Assessing Causality Using Cross Correlation
Between 1st April 2020 and 30th September 2021 the UK GOV coronavirus dashboard reports a total of 6,669,985 new daily COVID cases. Over the same time frame the NHS COVID-19 Hospitals Activity COVID publication November 2021 spreadsheet reports a total of 137,547 new daily COVID admissions. By definition these 137,547 admissions must be a subset of the 6,669,985 reported cases but this does not imply causality. What I mean by this is that those 137,547 folk are going to hospital with COVID but they may not be going to hospital because of COVID.
Two data series ‘going up together’ does not guarantee causality. Two data series ‘going down together’ does not guarantee causality. One series going up as the other goes down (inverse relationship) does not imply causality. In an hour from now the local cockerel will start crowing and the sun will rise; this cockerel is not responsible for the sunrise even though the events are highly correlated.
So how can we tell if hospital admissions are being driven by daily cases in a causal manner? One way is to study the medical records of those 137,547 folk to determine their primary reason for admission; another is to resort to simulation and run data through cross correlation (CCF).
We start by assuming 100% causality; that is to say, we assume all 137,547 folk were admitted because of COVID. This infers an overall causal hospitalisation rate of 2.1% (137,547 / 6,669,985). Using this overall rate we can create a simulated causal admission series based on the new daily COVID case count, this simply being 2.1% of the count. We bracket this by assuming 0% causality; that is to say, none of the 137,547 folk were admitted because of COVID. This is achieved by taking the observed daily admissions series of 548 values and totally randomising the data.
We can now run three cross correlation functions for daily new COVID cases with hospital admissions, the first being based on simulated causal admission (slide #1), the second on simulated acausal admission (slide #2), and third using the actual data (slide #3). I have kept the same scaling to enable direct visual comparison.

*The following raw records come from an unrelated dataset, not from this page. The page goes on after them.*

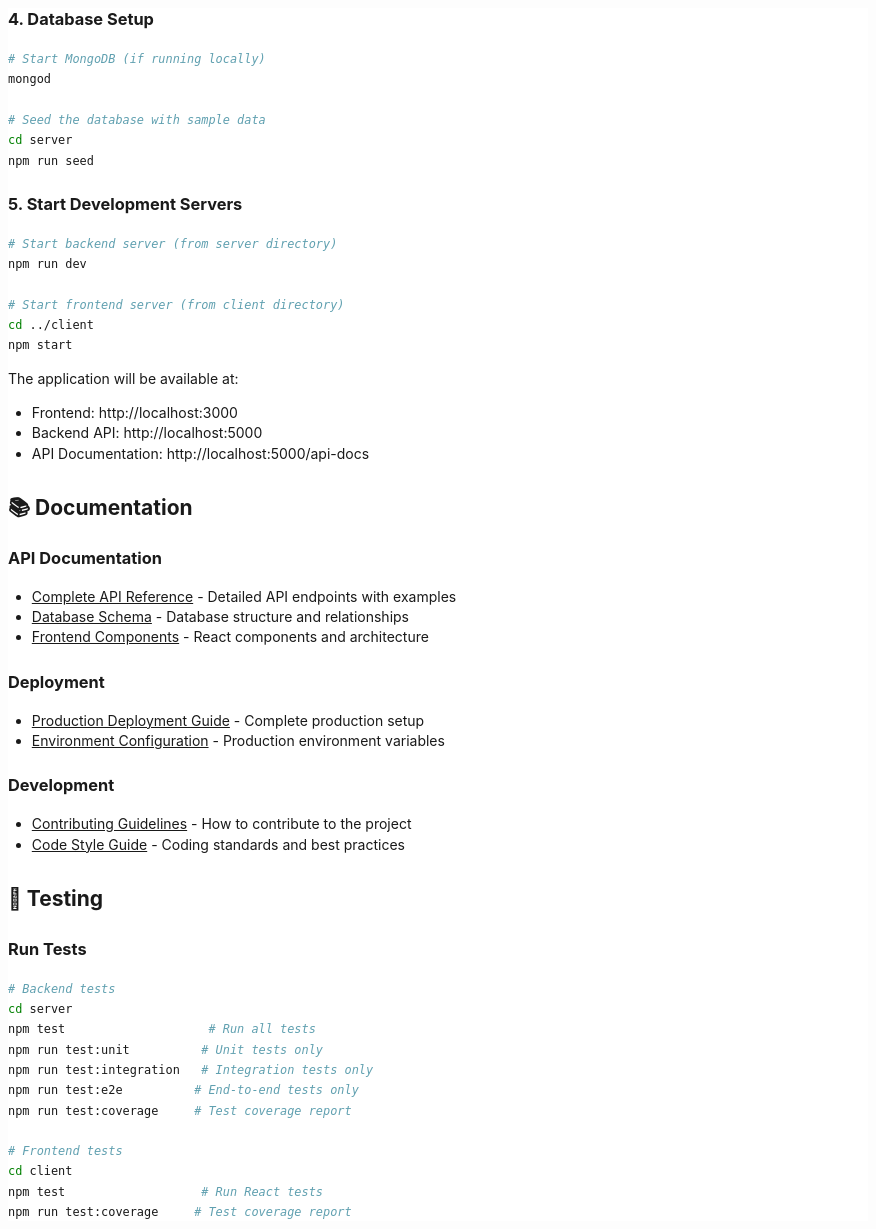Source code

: ### 4. Database Setup
```bash
# Start MongoDB (if running locally)
mongod

# Seed the database with sample data
cd server
npm run seed
```

### 5. Start Development Servers
```bash
# Start backend server (from server directory)
npm run dev

# Start frontend server (from client directory)
cd ../client
npm start
```

The application will be available at:
- Frontend: http://localhost:3000
- Backend API: http://localhost:5000
- API Documentation: http://localhost:5000/api-docs

## 📚 Documentation

### API Documentation
- [Complete API Reference](docs/API.md) - Detailed API endpoints with examples
- [Database Schema](docs/DATABASE.md) - Database structure and relationships
- [Frontend Components](docs/FRONTEND.md) - React components and architecture

### Deployment
- [Production Deployment Guide](docs/DEPLOYMENT.md) - Complete production setup
- [Environment Configuration](server/.env.production.example) - Production environment variables

### Development
- [Contributing Guidelines](CONTRIBUTING.md) - How to contribute to the project
- [Code Style Guide](docs/STYLE_GUIDE.md) - Coding standards and best practices

## 🧪 Testing

### Run Tests
```bash
# Backend tests
cd server
npm test                    # Run all tests
npm run test:unit          # Unit tests only
npm run test:integration   # Integration tests only
npm run test:e2e          # End-to-end tests only
npm run test:coverage     # Test coverage report

# Frontend tests
cd client
npm test                   # Run React tests
npm run test:coverage     # Test coverage report
```
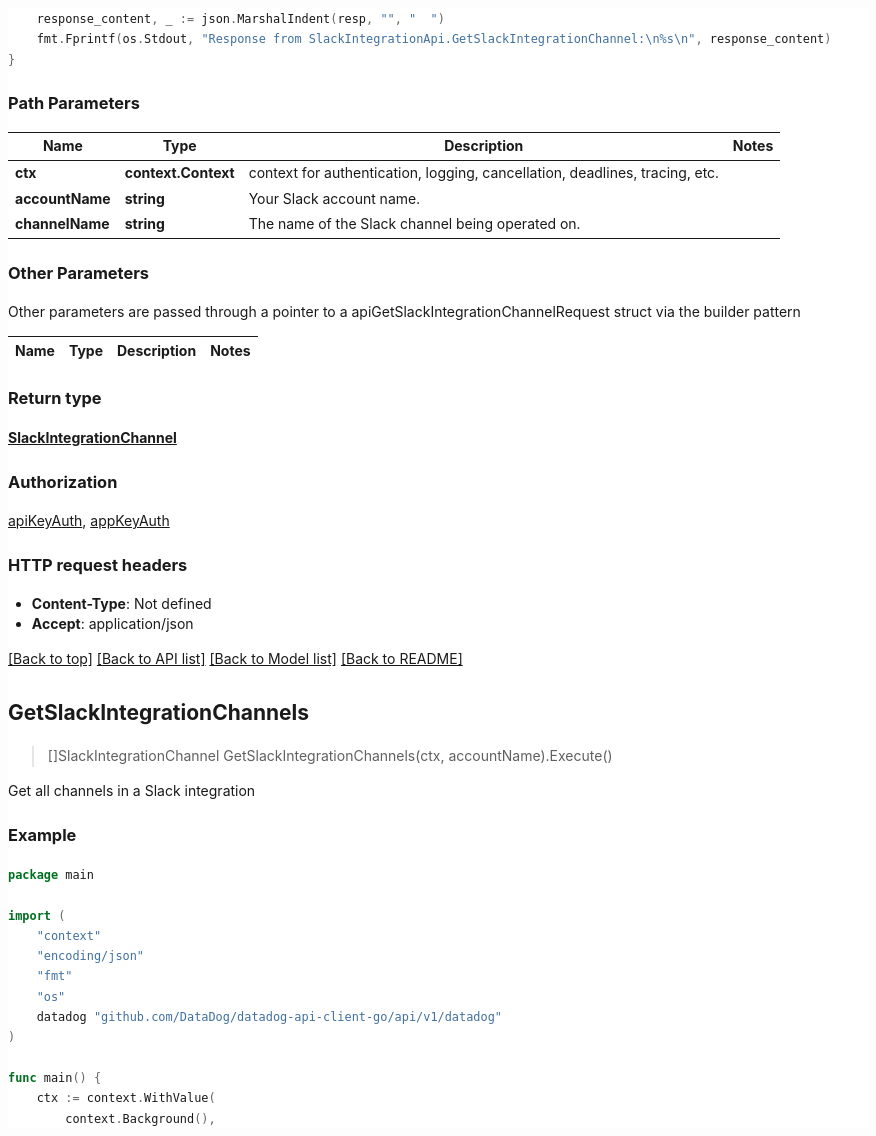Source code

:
 ```go
    response_content, _ := json.MarshalIndent(resp, "", "  ")
    fmt.Fprintf(os.Stdout, "Response from SlackIntegrationApi.GetSlackIntegrationChannel:\n%s\n", response_content)
}
```

### Path Parameters


Name | Type | Description  | Notes
------------- | ------------- | ------------- | -------------
**ctx** | **context.Context** | context for authentication, logging, cancellation, deadlines, tracing, etc.
**accountName** | **string** | Your Slack account name. | 
**channelName** | **string** | The name of the Slack channel being operated on. | 

### Other Parameters

Other parameters are passed through a pointer to a apiGetSlackIntegrationChannelRequest struct via the builder pattern


Name | Type | Description  | Notes
------------- | ------------- | ------------- | -------------



### Return type

[**SlackIntegrationChannel**](SlackIntegrationChannel.md)

### Authorization

[apiKeyAuth](../README.md#apiKeyAuth), [appKeyAuth](../README.md#appKeyAuth)

### HTTP request headers

- **Content-Type**: Not defined
- **Accept**: application/json

[[Back to top]](#) [[Back to API list]](../README.md#documentation-for-api-endpoints)
[[Back to Model list]](../README.md#documentation-for-models)
[[Back to README]](../README.md)


## GetSlackIntegrationChannels

> []SlackIntegrationChannel GetSlackIntegrationChannels(ctx, accountName).Execute()

Get all channels in a Slack integration



### Example

```go
package main

import (
    "context"
    "encoding/json"
    "fmt"
    "os"
    datadog "github.com/DataDog/datadog-api-client-go/api/v1/datadog"
)

func main() {
    ctx := context.WithValue(
        context.Background(),
```
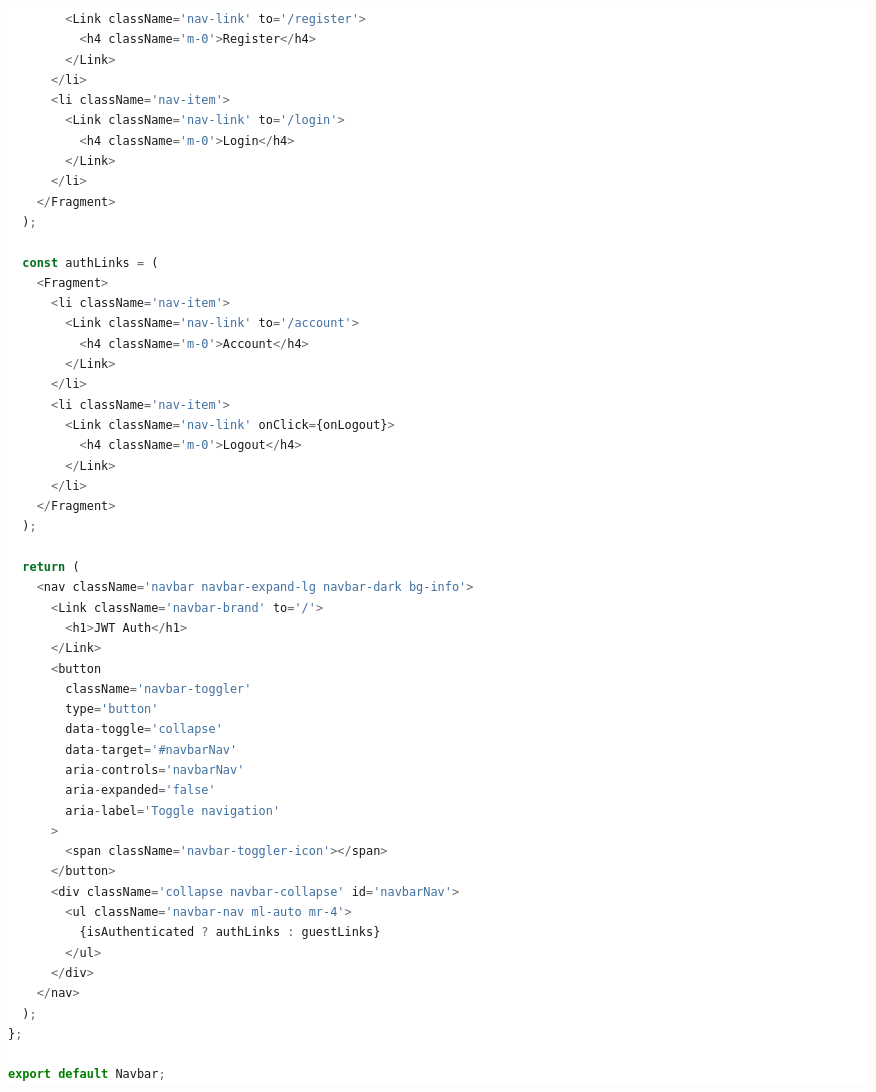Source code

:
 ```javascript
        <Link className='nav-link' to='/register'>
          <h4 className='m-0'>Register</h4>
        </Link>
      </li>
      <li className='nav-item'>
        <Link className='nav-link' to='/login'>
          <h4 className='m-0'>Login</h4>
        </Link>
      </li>
    </Fragment>
  );

  const authLinks = (
    <Fragment>
      <li className='nav-item'>
        <Link className='nav-link' to='/account'>
          <h4 className='m-0'>Account</h4>
        </Link>
      </li>
      <li className='nav-item'>
        <Link className='nav-link' onClick={onLogout}>
          <h4 className='m-0'>Logout</h4>
        </Link>
      </li>
    </Fragment>
  );

  return (
    <nav className='navbar navbar-expand-lg navbar-dark bg-info'>
      <Link className='navbar-brand' to='/'>
        <h1>JWT Auth</h1>
      </Link>
      <button
        className='navbar-toggler'
        type='button'
        data-toggle='collapse'
        data-target='#navbarNav'
        aria-controls='navbarNav'
        aria-expanded='false'
        aria-label='Toggle navigation'
      >
        <span className='navbar-toggler-icon'></span>
      </button>
      <div className='collapse navbar-collapse' id='navbarNav'>
        <ul className='navbar-nav ml-auto mr-4'>
          {isAuthenticated ? authLinks : guestLinks}
        </ul>
      </div>
    </nav>
  );
};

export default Navbar;
```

The first thing that should strike us in slide #1 is the whopping great bar at lag zero, reaching r = 1.00. This whopper is the hallmark of 100% genuine causality based on an admission rate of just 2.1% of reported daily cases. Some folk will ask about lags and the answer is that if I delay simulated hospitalisation by 7 days that whopper bar simply moves to lag +7. If I delay simulated hospitalisation by 14 days that whopper bar simply moves to lag +14 - this is the power and beauty of CCF! The key message to understand at this point is that if causality is operative then we are going to get sizeable bars somewhere down the line.
Now consider slide #2, for which I’ve scrambled the admissions data. We are looking at the bleak product of a fully randomised data series. There’s a bar right over at a lag -28 but that’s going to be artefact (false positive). This is what pure acausality looks like.
Now consider the real data in slide #3. Can anyone spot a whopping great bar indicating causality? Me neither! Is the series squashed between those dashed 95% confidence intervals? Nope, which means some level of cross correlation is there but not very much.
Note that the weak correlation we do observe is following the 7-day admin pattern; thus if intake has a weekly pattern and COVID testing has a weekly pattern then you are going to get cross correlation simply because of this fact. This is not evidence of causality but evidence of coincidence. If causality were a reality for hospital admissions then we’d see some pretty hefty bars at lags zero to 14 days representing incubation and onset of symptoms. Nothing of the kind is seen. Our conclusion must be that whilst 137,547 folk are going to hospital with COVID, they are not going to hospital because of COVID. We may also conclude that using hospital admission figures to understand the pandemic (and thus assess vaccine benefit) is utterly pointless.